### YOUR TASK
Print every record below exactly as it stands.
MATERIAL PROVIDED Start Marker
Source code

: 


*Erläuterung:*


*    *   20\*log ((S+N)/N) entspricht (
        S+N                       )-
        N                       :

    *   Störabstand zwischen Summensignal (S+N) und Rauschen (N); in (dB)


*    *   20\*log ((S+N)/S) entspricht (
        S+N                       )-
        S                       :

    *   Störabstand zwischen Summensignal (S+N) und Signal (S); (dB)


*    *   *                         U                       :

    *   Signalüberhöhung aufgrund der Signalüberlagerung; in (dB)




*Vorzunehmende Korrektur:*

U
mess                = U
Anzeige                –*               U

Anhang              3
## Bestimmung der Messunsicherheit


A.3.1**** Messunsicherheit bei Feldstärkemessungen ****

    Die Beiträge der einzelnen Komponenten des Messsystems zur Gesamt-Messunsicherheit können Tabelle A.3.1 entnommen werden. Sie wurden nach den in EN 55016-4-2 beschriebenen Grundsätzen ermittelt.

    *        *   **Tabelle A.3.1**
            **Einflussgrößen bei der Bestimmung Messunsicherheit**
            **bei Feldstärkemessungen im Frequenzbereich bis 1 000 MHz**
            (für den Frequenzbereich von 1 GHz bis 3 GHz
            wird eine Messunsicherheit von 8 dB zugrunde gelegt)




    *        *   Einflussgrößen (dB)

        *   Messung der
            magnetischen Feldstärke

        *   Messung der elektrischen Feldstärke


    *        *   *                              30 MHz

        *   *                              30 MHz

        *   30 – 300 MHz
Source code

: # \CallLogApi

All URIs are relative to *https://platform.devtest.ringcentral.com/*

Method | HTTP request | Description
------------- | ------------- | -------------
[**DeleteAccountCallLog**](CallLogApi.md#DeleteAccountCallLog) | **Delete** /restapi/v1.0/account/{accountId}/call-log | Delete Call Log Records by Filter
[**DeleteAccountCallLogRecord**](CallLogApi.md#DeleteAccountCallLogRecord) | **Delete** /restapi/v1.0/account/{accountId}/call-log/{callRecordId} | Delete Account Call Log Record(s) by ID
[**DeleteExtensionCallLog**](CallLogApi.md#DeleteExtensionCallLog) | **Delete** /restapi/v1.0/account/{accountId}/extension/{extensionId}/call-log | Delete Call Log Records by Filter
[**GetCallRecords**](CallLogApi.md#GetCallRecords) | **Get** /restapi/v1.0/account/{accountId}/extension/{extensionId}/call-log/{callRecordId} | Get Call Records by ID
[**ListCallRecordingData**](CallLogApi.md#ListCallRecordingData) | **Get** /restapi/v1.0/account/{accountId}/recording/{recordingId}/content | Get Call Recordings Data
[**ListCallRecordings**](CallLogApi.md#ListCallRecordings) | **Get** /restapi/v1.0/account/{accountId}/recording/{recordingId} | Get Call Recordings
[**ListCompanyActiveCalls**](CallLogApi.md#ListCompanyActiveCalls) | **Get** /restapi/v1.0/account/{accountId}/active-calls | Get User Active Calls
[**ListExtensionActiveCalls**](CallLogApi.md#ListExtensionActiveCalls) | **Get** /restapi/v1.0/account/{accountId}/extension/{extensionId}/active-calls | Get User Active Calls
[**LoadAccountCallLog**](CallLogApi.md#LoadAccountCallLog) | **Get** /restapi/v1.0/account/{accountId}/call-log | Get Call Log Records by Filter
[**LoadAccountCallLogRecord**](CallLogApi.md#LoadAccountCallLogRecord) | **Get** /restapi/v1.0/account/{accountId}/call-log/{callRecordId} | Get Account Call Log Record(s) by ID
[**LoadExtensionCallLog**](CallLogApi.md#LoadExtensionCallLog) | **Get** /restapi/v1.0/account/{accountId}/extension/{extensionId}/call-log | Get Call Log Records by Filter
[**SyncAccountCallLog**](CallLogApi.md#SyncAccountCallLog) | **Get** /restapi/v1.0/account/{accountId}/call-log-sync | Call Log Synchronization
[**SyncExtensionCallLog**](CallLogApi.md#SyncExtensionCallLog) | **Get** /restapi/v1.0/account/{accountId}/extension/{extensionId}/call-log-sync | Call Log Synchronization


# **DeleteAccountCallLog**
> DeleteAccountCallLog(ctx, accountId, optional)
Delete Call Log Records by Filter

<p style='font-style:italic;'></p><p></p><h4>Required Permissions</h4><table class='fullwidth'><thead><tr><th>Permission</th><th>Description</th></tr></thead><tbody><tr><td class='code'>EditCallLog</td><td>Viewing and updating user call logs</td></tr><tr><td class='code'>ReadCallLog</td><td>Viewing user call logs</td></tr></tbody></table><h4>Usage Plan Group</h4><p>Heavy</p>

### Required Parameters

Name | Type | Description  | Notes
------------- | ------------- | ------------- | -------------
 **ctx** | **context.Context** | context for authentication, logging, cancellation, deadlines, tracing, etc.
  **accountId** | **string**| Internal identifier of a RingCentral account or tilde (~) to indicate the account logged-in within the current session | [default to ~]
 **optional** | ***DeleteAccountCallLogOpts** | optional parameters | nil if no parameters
MATERIAL PROVIDED End Marker
### EXERCISE OUTPUT
Source code

: 


*Erläuterung:*


*    *   20\*log ((S+N)/N) entspricht (
        S+N                       )-
        N                       :

    *   Störabstand zwischen Summensignal (S+N) und Rauschen (N); in (dB)


*    *   20\*log ((S+N)/S) entspricht (
        S+N                       )-
        S                       :

    *   Störabstand zwischen Summensignal (S+N) und Signal (S); (dB)


*    *   *                         U                       :

    *   Signalüberhöhung aufgrund der Signalüberlagerung; in (dB)




*Vorzunehmende Korrektur:*

U
mess                = U
Anzeige                –*               U

Anhang              3
## Bestimmung der Messunsicherheit


A.3.1**** Messunsicherheit bei Feldstärkemessungen ****

    Die Beiträge der einzelnen Komponenten des Messsystems zur Gesamt-Messunsicherheit können Tabelle A.3.1 entnommen werden. Sie wurden nach den in EN 55016-4-2 beschriebenen Grundsätzen ermittelt.

    *        *   **Tabelle A.3.1**
            **Einflussgrößen bei der Bestimmung Messunsicherheit**
            **bei Feldstärkemessungen im Frequenzbereich bis 1 000 MHz**
            (für den Frequenzbereich von 1 GHz bis 3 GHz
            wird eine Messunsicherheit von 8 dB zugrunde gelegt)




    *        *   Einflussgrößen (dB)

        *   Messung der
            magnetischen Feldstärke

        *   Messung der elektrischen Feldstärke


    *        *   *                              30 MHz

        *   *                              30 MHz

        *   30 – 300 MHz
Source code

: # \CallLogApi

All URIs are relative to *https://platform.devtest.ringcentral.com/*

Method | HTTP request | Description
------------- | ------------- | -------------
[**DeleteAccountCallLog**](CallLogApi.md#DeleteAccountCallLog) | **Delete** /restapi/v1.0/account/{accountId}/call-log | Delete Call Log Records by Filter
[**DeleteAccountCallLogRecord**](CallLogApi.md#DeleteAccountCallLogRecord) | **Delete** /restapi/v1.0/account/{accountId}/call-log/{callRecordId} | Delete Account Call Log Record(s) by ID
[**DeleteExtensionCallLog**](CallLogApi.md#DeleteExtensionCallLog) | **Delete** /restapi/v1.0/account/{accountId}/extension/{extensionId}/call-log | Delete Call Log Records by Filter
[**GetCallRecords**](CallLogApi.md#GetCallRecords) | **Get** /restapi/v1.0/account/{accountId}/extension/{extensionId}/call-log/{callRecordId} | Get Call Records by ID
[**ListCallRecordingData**](CallLogApi.md#ListCallRecordingData) | **Get** /restapi/v1.0/account/{accountId}/recording/{recordingId}/content | Get Call Recordings Data
[**ListCallRecordings**](CallLogApi.md#ListCallRecordings) | **Get** /restapi/v1.0/account/{accountId}/recording/{recordingId} | Get Call Recordings
[**ListCompanyActiveCalls**](CallLogApi.md#ListCompanyActiveCalls) | **Get** /restapi/v1.0/account/{accountId}/active-calls | Get User Active Calls
[**ListExtensionActiveCalls**](CallLogApi.md#ListExtensionActiveCalls) | **Get** /restapi/v1.0/account/{accountId}/extension/{extensionId}/active-calls | Get User Active Calls
[**LoadAccountCallLog**](CallLogApi.md#LoadAccountCallLog) | **Get** /restapi/v1.0/account/{accountId}/call-log | Get Call Log Records by Filter
[**LoadAccountCallLogRecord**](CallLogApi.md#LoadAccountCallLogRecord) | **Get** /restapi/v1.0/account/{accountId}/call-log/{callRecordId} | Get Account Call Log Record(s) by ID
[**LoadExtensionCallLog**](CallLogApi.md#LoadExtensionCallLog) | **Get** /restapi/v1.0/account/{accountId}/extension/{extensionId}/call-log | Get Call Log Records by Filter
[**SyncAccountCallLog**](CallLogApi.md#SyncAccountCallLog) | **Get** /restapi/v1.0/account/{accountId}/call-log-sync | Call Log Synchronization
[**SyncExtensionCallLog**](CallLogApi.md#SyncExtensionCallLog) | **Get** /restapi/v1.0/account/{accountId}/extension/{extensionId}/call-log-sync | Call Log Synchronization


# **DeleteAccountCallLog**
> DeleteAccountCallLog(ctx, accountId, optional)
Delete Call Log Records by Filter

<p style='font-style:italic;'></p><p></p><h4>Required Permissions</h4><table class='fullwidth'><thead><tr><th>Permission</th><th>Description</th></tr></thead><tbody><tr><td class='code'>EditCallLog</td><td>Viewing and updating user call logs</td></tr><tr><td class='code'>ReadCallLog</td><td>Viewing user call logs</td></tr></tbody></table><h4>Usage Plan Group</h4><p>Heavy</p>

### Required Parameters

Name | Type | Description  | Notes
------------- | ------------- | ------------- | -------------
 **ctx** | **context.Context** | context for authentication, logging, cancellation, deadlines, tracing, etc.
  **accountId** | **string**| Internal identifier of a RingCentral account or tilde (~) to indicate the account logged-in within the current session | [default to ~]
 **optional** | ***DeleteAccountCallLogOpts** | optional parameters | nil if no parameters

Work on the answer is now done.